*10.17-CLOUD NINE (Temptations)




The childhood part of my life wasn’t very pretty.
You see, I was born and raised in the slums of the city.
It was a one-room shack that slept ten other children beside me.
We hardly had enough food or room to sleep.

It was hard times; I needed somethin' to ease my troubled mind.

My father didn't know the meaning of work.
He disrespected mama, and treated us like dirt.
I left home seeking a job that I never did find.
Depressed and down-hearted I took to cloud nine.

I'm doing fine up here on cloud nine. (2x)

Folks down there tell me...
They say give yourself a chance, son, don’t let life pass you by.
That the world of reality's a rat race where only the strongest survive.
It's a dog-eat-dog world and that ain't no lie.
It ain't even safe no more to walk the streets at night!

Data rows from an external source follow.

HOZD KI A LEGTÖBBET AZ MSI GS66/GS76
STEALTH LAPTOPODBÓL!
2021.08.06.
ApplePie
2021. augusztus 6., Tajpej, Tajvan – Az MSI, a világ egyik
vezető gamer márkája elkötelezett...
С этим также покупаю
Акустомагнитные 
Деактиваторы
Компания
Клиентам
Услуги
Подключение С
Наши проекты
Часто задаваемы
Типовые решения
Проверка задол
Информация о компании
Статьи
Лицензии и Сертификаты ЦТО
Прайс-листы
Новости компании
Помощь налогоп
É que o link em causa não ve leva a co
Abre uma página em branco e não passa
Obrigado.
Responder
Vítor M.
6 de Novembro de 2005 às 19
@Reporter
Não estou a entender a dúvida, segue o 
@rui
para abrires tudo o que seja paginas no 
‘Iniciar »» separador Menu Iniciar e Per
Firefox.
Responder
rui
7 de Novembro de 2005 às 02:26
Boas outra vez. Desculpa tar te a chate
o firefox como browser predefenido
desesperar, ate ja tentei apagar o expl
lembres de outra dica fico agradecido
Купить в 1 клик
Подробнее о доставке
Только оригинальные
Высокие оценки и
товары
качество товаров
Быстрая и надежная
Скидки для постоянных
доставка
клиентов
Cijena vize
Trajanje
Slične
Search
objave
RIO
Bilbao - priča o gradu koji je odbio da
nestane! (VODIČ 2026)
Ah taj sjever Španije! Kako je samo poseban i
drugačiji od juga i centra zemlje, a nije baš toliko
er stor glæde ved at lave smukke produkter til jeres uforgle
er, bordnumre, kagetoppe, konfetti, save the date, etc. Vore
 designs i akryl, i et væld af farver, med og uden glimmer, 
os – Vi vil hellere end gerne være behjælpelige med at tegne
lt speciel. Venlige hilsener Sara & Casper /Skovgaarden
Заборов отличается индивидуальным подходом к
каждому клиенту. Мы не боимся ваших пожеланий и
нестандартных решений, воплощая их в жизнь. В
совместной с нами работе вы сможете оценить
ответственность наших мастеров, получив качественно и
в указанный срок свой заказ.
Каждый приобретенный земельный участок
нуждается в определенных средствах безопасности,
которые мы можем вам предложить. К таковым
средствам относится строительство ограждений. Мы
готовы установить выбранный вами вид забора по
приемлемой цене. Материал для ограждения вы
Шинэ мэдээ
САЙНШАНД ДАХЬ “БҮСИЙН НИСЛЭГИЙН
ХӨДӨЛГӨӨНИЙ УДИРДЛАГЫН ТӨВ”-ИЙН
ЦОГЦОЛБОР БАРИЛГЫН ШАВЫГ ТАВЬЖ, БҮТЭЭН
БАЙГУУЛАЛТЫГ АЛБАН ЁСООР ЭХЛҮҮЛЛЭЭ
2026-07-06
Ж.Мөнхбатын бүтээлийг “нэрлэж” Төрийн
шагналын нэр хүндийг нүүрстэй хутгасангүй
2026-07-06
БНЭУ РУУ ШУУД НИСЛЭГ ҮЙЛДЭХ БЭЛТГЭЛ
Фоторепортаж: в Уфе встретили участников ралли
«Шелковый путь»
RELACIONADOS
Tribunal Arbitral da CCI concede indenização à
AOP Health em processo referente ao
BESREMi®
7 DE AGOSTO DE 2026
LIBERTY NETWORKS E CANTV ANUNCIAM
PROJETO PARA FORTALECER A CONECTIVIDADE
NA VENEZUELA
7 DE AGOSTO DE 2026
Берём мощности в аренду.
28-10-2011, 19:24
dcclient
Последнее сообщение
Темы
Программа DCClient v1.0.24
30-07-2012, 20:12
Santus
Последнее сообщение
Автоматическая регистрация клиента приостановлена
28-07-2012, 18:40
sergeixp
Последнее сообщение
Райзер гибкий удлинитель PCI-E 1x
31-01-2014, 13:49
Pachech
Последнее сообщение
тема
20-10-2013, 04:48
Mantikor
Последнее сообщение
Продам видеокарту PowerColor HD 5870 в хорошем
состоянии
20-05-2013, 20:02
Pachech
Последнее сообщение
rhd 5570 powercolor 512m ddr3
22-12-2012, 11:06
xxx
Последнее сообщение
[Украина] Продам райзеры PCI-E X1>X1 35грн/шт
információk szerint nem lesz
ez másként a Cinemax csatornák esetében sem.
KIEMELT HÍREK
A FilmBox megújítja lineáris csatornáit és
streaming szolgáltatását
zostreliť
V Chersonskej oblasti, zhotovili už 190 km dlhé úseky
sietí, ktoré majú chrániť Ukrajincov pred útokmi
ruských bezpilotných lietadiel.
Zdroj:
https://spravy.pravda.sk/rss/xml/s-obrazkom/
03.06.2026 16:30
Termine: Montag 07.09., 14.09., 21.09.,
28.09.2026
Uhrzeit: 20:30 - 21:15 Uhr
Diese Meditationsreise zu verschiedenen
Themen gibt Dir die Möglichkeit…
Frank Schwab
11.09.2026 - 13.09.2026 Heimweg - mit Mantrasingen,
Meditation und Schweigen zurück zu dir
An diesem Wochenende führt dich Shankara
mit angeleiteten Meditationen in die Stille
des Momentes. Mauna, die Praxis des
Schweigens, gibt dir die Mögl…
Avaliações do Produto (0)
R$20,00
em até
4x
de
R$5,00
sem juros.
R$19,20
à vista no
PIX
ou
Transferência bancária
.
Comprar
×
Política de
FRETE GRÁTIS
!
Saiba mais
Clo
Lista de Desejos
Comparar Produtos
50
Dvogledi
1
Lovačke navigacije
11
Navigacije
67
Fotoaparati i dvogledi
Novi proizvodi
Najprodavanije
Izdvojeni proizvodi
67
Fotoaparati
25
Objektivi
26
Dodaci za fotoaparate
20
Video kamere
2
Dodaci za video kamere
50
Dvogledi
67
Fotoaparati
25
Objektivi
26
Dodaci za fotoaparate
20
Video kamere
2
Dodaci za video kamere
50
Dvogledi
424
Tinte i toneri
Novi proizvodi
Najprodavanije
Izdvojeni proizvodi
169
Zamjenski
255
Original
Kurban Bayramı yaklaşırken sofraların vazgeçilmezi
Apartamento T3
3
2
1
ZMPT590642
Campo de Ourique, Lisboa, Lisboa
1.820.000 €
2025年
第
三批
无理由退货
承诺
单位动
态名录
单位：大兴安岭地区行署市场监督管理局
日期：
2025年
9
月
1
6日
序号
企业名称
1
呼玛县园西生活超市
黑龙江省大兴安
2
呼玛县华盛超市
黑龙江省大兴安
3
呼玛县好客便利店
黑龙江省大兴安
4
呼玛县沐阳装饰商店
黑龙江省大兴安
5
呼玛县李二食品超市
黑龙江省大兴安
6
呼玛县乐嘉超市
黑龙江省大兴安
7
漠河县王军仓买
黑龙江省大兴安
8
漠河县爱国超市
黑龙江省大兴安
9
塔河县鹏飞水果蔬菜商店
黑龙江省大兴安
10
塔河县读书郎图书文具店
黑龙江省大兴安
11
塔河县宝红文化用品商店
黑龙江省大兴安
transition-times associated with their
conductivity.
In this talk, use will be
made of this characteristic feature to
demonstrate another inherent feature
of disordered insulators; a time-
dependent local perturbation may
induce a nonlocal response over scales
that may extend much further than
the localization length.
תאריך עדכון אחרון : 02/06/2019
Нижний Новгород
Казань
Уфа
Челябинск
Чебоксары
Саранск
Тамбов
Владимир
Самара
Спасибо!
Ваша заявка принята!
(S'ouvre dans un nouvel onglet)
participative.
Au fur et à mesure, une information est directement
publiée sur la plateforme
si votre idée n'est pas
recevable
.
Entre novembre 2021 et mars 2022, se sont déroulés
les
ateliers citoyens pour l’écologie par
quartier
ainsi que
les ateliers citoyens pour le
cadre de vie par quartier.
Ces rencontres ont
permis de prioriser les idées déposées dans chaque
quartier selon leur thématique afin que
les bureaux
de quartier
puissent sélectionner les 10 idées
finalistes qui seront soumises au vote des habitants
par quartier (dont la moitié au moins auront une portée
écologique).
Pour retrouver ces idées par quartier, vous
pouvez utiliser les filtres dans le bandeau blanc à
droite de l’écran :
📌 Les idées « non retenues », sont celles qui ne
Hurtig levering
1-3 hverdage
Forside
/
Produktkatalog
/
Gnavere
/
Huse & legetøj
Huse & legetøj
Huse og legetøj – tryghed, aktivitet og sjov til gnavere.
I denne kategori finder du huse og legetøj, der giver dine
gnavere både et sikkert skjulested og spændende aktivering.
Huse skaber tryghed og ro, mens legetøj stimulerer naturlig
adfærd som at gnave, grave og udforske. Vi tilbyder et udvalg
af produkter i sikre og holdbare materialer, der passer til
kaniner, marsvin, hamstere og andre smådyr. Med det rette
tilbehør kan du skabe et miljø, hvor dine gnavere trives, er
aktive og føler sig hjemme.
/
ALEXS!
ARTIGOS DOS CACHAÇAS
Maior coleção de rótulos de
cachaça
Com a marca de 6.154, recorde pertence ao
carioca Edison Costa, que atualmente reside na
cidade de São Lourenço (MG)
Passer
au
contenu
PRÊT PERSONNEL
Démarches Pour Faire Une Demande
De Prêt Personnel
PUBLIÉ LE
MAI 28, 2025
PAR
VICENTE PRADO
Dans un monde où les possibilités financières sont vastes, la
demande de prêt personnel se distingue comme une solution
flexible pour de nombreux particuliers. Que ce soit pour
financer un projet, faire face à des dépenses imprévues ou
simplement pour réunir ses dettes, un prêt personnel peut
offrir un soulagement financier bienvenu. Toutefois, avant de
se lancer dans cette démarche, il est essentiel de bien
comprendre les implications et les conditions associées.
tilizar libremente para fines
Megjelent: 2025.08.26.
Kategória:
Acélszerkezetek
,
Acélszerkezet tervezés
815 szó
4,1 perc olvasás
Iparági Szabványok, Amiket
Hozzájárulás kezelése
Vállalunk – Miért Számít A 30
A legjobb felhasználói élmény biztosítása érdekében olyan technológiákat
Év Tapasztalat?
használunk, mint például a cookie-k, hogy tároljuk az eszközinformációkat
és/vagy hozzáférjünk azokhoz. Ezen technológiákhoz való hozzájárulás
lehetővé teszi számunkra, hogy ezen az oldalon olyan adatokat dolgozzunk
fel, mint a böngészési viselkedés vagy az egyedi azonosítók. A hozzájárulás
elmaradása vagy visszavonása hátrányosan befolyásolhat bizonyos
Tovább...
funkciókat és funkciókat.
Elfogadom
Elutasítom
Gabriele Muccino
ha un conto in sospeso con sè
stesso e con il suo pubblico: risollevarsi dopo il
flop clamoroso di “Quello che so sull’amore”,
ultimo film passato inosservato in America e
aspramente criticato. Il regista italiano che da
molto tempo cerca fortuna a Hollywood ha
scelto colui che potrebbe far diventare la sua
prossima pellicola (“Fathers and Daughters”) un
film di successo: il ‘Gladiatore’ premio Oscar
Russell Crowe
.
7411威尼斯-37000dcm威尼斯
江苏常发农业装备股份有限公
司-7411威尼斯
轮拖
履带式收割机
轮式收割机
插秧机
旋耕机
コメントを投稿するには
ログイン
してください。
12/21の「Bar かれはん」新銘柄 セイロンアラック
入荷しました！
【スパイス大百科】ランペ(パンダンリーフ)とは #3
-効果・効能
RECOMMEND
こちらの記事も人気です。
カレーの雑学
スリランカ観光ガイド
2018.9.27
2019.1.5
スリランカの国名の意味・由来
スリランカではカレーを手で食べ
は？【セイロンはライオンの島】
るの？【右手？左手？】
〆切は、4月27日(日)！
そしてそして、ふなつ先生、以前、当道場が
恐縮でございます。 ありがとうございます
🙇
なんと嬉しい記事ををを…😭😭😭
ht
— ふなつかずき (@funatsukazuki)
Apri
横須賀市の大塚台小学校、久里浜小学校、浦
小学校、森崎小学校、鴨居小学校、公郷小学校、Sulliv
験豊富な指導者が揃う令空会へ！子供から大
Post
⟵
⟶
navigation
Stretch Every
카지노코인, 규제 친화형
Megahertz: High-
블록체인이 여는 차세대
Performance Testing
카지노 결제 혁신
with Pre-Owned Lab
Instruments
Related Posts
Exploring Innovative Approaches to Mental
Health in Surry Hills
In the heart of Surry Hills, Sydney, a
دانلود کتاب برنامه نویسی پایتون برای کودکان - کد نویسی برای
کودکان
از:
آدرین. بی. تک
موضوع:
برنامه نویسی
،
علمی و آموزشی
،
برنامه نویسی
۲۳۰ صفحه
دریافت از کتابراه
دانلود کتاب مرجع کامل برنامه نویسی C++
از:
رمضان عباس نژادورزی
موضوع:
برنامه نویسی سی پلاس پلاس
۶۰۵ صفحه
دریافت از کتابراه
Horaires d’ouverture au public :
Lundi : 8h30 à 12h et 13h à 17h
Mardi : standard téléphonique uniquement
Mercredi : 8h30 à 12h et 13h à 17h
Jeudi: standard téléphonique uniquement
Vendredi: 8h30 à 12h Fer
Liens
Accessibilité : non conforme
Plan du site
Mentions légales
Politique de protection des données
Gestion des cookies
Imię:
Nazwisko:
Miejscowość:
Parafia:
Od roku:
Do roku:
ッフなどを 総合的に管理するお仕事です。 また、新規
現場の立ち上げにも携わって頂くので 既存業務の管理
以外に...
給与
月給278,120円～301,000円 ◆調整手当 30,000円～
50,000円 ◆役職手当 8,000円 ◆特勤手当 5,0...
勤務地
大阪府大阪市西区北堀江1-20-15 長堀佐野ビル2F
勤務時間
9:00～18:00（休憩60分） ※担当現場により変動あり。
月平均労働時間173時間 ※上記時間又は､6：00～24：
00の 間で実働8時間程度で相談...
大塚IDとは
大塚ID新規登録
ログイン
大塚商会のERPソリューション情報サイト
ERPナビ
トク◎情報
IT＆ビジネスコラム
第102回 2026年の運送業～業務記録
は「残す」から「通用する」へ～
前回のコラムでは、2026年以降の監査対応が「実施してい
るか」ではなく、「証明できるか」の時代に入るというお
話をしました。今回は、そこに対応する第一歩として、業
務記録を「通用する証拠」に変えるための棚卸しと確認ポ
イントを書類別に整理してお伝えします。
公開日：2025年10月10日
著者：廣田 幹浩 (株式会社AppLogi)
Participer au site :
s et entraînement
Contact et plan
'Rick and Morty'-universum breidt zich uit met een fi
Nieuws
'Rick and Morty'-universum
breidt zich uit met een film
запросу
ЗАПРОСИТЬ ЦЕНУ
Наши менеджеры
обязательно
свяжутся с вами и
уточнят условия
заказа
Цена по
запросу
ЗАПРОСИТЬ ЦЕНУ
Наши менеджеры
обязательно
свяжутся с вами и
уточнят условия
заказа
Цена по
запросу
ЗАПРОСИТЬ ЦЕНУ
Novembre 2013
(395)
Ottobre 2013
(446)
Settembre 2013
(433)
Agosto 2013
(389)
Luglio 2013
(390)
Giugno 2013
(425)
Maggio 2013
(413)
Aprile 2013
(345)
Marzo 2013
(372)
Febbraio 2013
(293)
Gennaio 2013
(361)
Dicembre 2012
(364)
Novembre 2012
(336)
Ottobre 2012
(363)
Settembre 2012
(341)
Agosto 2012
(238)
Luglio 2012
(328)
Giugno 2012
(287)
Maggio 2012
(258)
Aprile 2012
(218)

I'm doing fine on cloud nine.

Let me tell you 'bout cloud nine...

You can be what you want to be.
You ain't got no responsibility.
And every man in his mind is free.
You're a million miles from reality.

     I wanna' stay up
     Up up, up and away
     Cloud nine

          I wanna' say I love the life I live,
          And I'm going to live the life I love
          Up here on cloud nine...
          I'm ridin' high on cloud nine.

You're as free as a bird in flight.
There's no difference between day and night.
It's a world of love and harmony.
You're a million miles from reality.

     [Repeat B section]

[Repeat 4th verse]

You can be what you want to be.


Cloud Nine was the first critically successful psychedelic record that Motown released, and the first time that wah-wah guitar was used on a Motown record. The songwriting team Holland-Dozier-Holland (who had orchestrated Motown’s first foray into psychedelia during the Summer of Love with Diana Ross & the Supremes’ Reflections, a commercially successful but misguided attempt at capturing the aesthetic) had left the recording company and been replaced by the songwriting team of Norman Whitfield and Barrett Strong. Whitfield brought in an understanding of the music performed by Sly & the Family Stone, and drew from their complex vocal arrangements to produce a new sound for the Temptations which he termed “psychedelic soul”. The Temptations, who had previously featured a lead singer supported by harmonies, were trained to sing in discrete vocal lines as individual voices, passing the song among themselves. They also were asked for the first time to share time with sometimes lengthy instrumental sections that featured a driving rock or African beat rather than based on “sophisticated” piano and strings. Whereas Holland-Dozier-Holland produced records of broad commercial appeal usually on topics of romantic love, Barrett Strong, following up on the Chambers Brothers’ Time Has Come Today, featured lyrics of political and social consciousness expressing the Black American experience. Whitfield and Strong would go on to produce many successful Temptations songs for their “psychedelic period”: I Can’t Get Next to You / Ball of Confusion / Papa Was a Rollin’ Stone among them. As psychedelia was on the wane with White audiences by the late 1960s, psychedelic soul would enjoy success into the first years of the following decade. Cloud Nine was the first Motown song to receive a Grammy Award. The Temptations would receive yet another Grammy in 1973 for psychedelic disco-inflected Papa Was a Rollin’ Stone.

The term “cloud nine” is mysterious in origin, first showing up in print in the early 1950s in relation to boxing, as a slang term for a knockout, losing consciousness. (It is suspected that it had been used as unpublished slang on the streets of American cities for at least a decade before then.) In the 1950s “cloud seven” was more popular to express euphoria as it rhymed with “heaven”. In 1935, “cloud eight” was a slang term used to designate a “befuddled state on account of drinking too much liquor”. Given the psychedelic aesthetic which the song Cloud Nine expressed, it is natural to believe that the subject matter is about altered consciousness through the use of some sort of hallucinogen. Everyone involved in this project has denied this. The lyrics themselves never mention drugs directly, and (without psychedelic instrumentation) could be construed to being “free in one’s mind” by living in a fantasy world “ a million miles from [a harsh] reality”. However, within its entire context, Cloud Nine appears to offer an unapologetic motive for why Blacks living in poverty would be attracted to taking drugs. Whereas much of White psychedelic music had diluted its promotion of hallucinogens as a means to enlightenment by late 1968, psychedelic soul was finding in drugs an avenue of escape from intolerable social conditions.